I trattamenti per l'Ebola in Europa
In Europa i pazienti che dovessero contrarre il virus saranno trasportati in Germania, ad Amburgo, dove un'unità speciale – su richiesta dell'Oms – è già a lavoro per preparare le aree ad hoc in cui trattare i pazienti affetti dal male, sia europei che africani. Il paese della cancelliera Merkel ha infatti dato il via libera ad una richiesta proveniente direttamente dell'Organizzazione della Sanità al fine di coordinare gli interventi terapeutici a livello internazionale.

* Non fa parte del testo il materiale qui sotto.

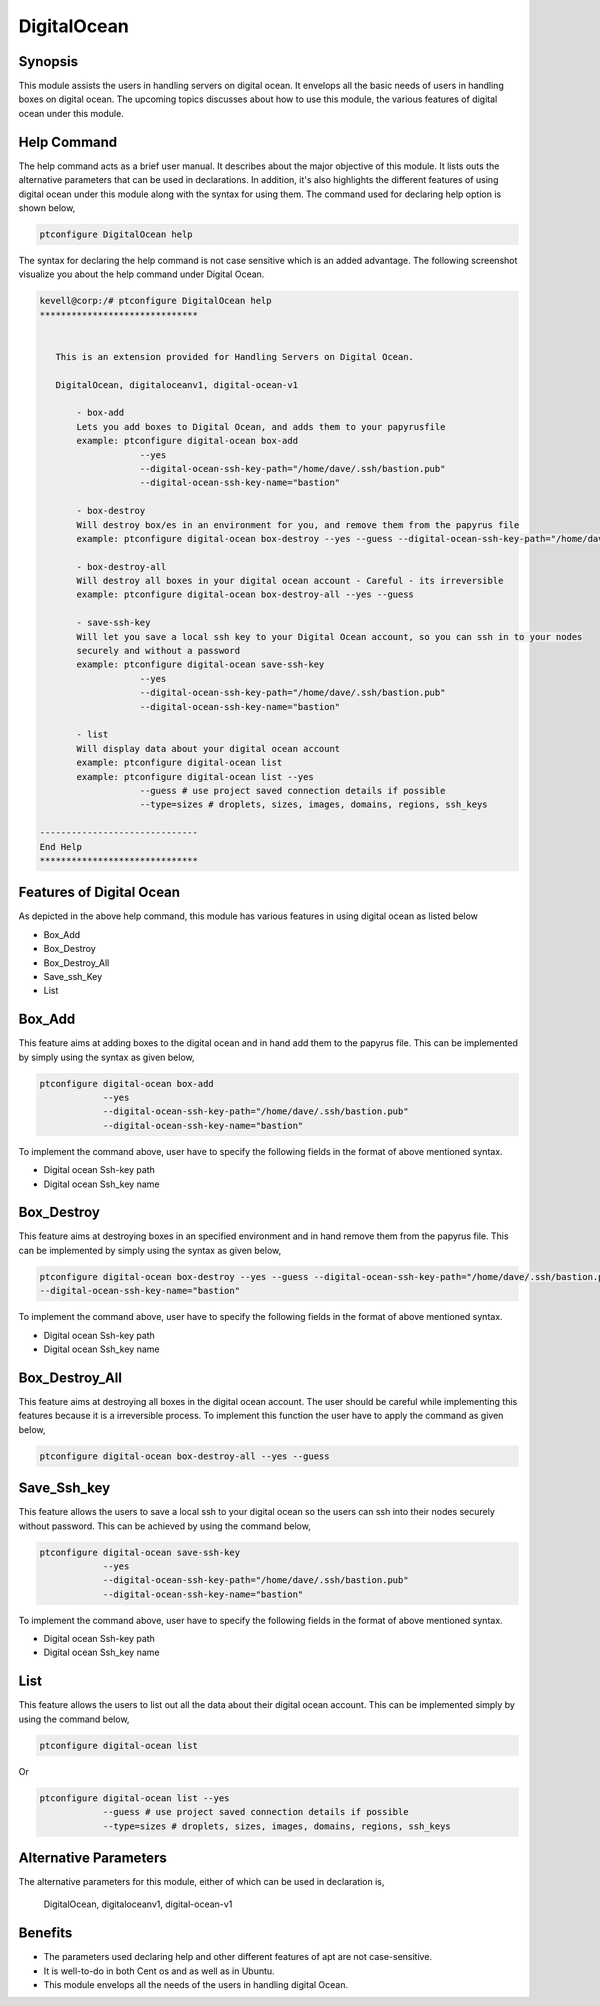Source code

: ================
DigitalOcean
================


Synopsis
------------

This module assists the users in handling servers on digital ocean. It envelops all the basic needs of users in handling boxes on digital ocean.
The upcoming topics discusses about how to use this module, the various features of digital ocean under this module.

Help Command
-------------------

The help command acts as a brief user manual. It describes about the major objective of this module. It lists outs the alternative parameters that can be used in declarations. In addition, it's also highlights the different features of using digital ocean under this module along with the syntax for using them. The command used for declaring help option is shown below,

.. code-block:: bash

		ptconfigure DigitalOcean help

The syntax for declaring the help command is not case sensitive which is an added advantage. The following screenshot visualize you about the help command under Digital Ocean.

.. code-block:: bash

 kevell@corp:/# ptconfigure DigitalOcean help
 ******************************


    This is an extension provided for Handling Servers on Digital Ocean.

    DigitalOcean, digitaloceanv1, digital-ocean-v1

        - box-add
        Lets you add boxes to Digital Ocean, and adds them to your papyrusfile
        example: ptconfigure digital-ocean box-add
                    --yes
                    --digital-ocean-ssh-key-path="/home/dave/.ssh/bastion.pub"
                    --digital-ocean-ssh-key-name="bastion"

        - box-destroy
        Will destroy box/es in an environment for you, and remove them from the papyrus file
        example: ptconfigure digital-ocean box-destroy --yes --guess --digital-ocean-ssh-key-path="/home/dave/.ssh/bastion.pub" --digital-ocean-ssh-key-name="bastion"

        - box-destroy-all
        Will destroy all boxes in your digital ocean account - Careful - its irreversible
        example: ptconfigure digital-ocean box-destroy-all --yes --guess

        - save-ssh-key
        Will let you save a local ssh key to your Digital Ocean account, so you can ssh in to your nodes
        securely and without a password
        example: ptconfigure digital-ocean save-ssh-key
                    --yes
                    --digital-ocean-ssh-key-path="/home/dave/.ssh/bastion.pub"
                    --digital-ocean-ssh-key-name="bastion"

        - list
        Will display data about your digital ocean account
        example: ptconfigure digital-ocean list
        example: ptconfigure digital-ocean list --yes
                    --guess # use project saved connection details if possible
                    --type=sizes # droplets, sizes, images, domains, regions, ssh_keys

 ------------------------------
 End Help
 ******************************

Features of Digital Ocean
--------------------------------

As depicted in the above help command, this module has various features in using digital ocean as listed below

* Box_Add
* Box_Destroy
* Box_Destroy_All
* Save_ssh_Key
* List


Box_Add
------------

This feature aims at adding boxes to the digital ocean and in hand add them to the papyrus file. This can be implemented by simply using the syntax as given below,

.. code-block:: bash

	ptconfigure digital-ocean box-add
                    --yes
                    --digital-ocean-ssh-key-path="/home/dave/.ssh/bastion.pub"
                    --digital-ocean-ssh-key-name="bastion"


To implement the command above, user have to specify the following fields in the format of above mentioned syntax.

* Digital ocean Ssh-key path
* Digital ocean Ssh_key name



Box_Destroy
----------------

This feature aims at destroying boxes in an specified environment and in hand remove them from the papyrus file. This can be implemented by simply using the syntax as given below,

.. code-block:: bash

	ptconfigure digital-ocean box-destroy --yes --guess --digital-ocean-ssh-key-path="/home/dave/.ssh/bastion.pub" 
        --digital-ocean-ssh-key-name="bastion"

To implement the command above, user have to specify the following fields in the format of above mentioned syntax.

* Digital ocean Ssh-key path
* Digital ocean Ssh_key name

Box_Destroy_All
----------------------

This feature aims at destroying all boxes in the digital ocean account. The user should be careful while implementing this features because it is a irreversible process. To implement this function the user have to apply the command as given below,

.. code-block:: bash
   
	ptconfigure digital-ocean box-destroy-all --yes --guess


Save_Ssh_key
-------------------

This feature allows the users to save a  local ssh to your digital ocean so the users can ssh into their nodes securely without password. This can be achieved by using the command below,

.. code-block:: bash

	ptconfigure digital-ocean save-ssh-key
                    --yes
                    --digital-ocean-ssh-key-path="/home/dave/.ssh/bastion.pub"
                    --digital-ocean-ssh-key-name="bastion"

To implement the command above, user have to specify the following fields in the format of above mentioned syntax.

* Digital ocean Ssh-key path
* Digital ocean Ssh_key name

List
-----

This feature allows the users to list out all the data about their digital ocean account. This can be implemented simply by using the command below,
       
.. code-block:: bash

	ptconfigure digital-ocean list

Or

.. code-block:: bash

        ptconfigure digital-ocean list --yes
                    --guess # use project saved connection details if possible
                    --type=sizes # droplets, sizes, images, domains, regions, ssh_keys


Alternative  Parameters
----------------------------

The alternative parameters for this module, either of which can be used in declaration is,

 DigitalOcean,   digitaloceanv1,   digital-ocean-v1


Benefits
-----------

* The parameters used declaring help and other different features of apt are not case-sensitive.
* It is well-to-do in both Cent os and as well as in Ubuntu.
* This module envelops all the needs of the users in handling digital Ocean.


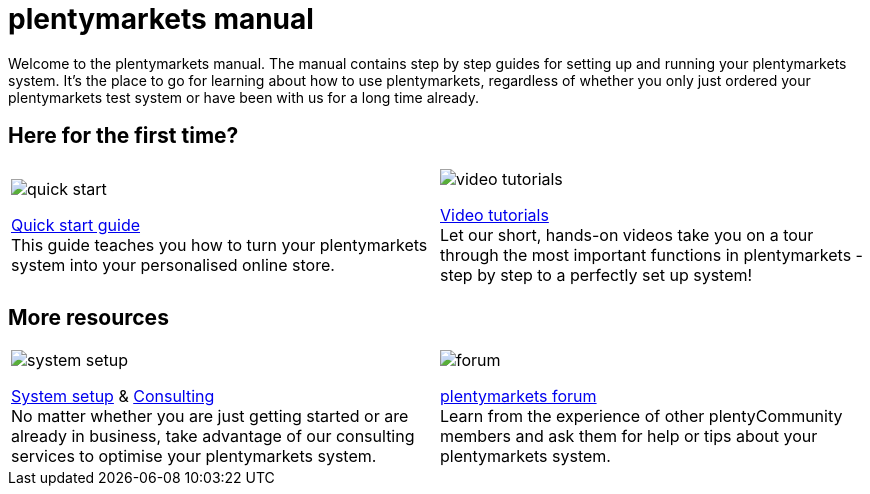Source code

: = plentymarkets manual
:!toc:

Welcome to the plentymarkets manual. The manual contains step by step guides for setting up and running your plentymarkets system. It's the place to go for learning about how to use plentymarkets, regardless of whether you only just ordered your plentymarkets test system or have been with us for a long time already.

== Here for the first time?

[cols="2*^", grid=none, frame=none, stripes=none]
|===
a|image::quick-start.jpg[]
xref:welcome:quick-start.adoc[Quick start guide] +
This guide teaches you how to turn your plentymarkets system into your personalised online store.

a|image::video-tutorials.jpg[]
xref:videos:videos.adoc[Video tutorials] +
Let our short, hands-on videos take you on a tour through the most important functions in plentymarkets - step by step to a perfectly set up system!
|===

== More resources

[cols="2*^", grid=none, frame=none, stripes=none]
|===
a|image::system-setup.jpg[]
link:http://marketplace.plentymarkets.com/en/services/plentyservices/service-packages/[System setup^] & link:https://marketplace.plentymarkets.com/en/services/plentyservices/consulting/[Consulting^] +
No matter whether you are just getting started or are already in business, take advantage of our consulting services to optimise your plentymarkets system.

a|image::forum.jpg[]
link:https://forum.plentymarkets.com/[plentymarkets forum^] +
Learn from the experience of other plentyCommunity members and ask them for help or tips about your plentymarkets system.
|===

Per quanto riguarda l'Italia, infine, secondo gli esperti non ci sarebbero particolari rischi e le normali profilassi sarebbero sufficienti a monitorare, quanto meno, la situazione. Le ondate migratorie che interessano lo Stivale, infatti, per caratteristiche intrinseche potrebbero essere molto difficilmente portatrici del Virus. In primis perchè questo ha un tempo medio d'incubazione di una settimana, con un massimo di 21 giorni, e il tempo medio per il raggiungimento delle coste italiane dai paesi dell'Africa occidentale supera i tre mesi. Per quanto riguarda possibili casi di contagio proveniente da passeggeri di voli o navi internazionali, il ministero della Salute fa sapere, che tutte le procedure di monitoraggio sono state attivate al fine di tenere la situazione sotto controllo ed evitare inutili allarmismi.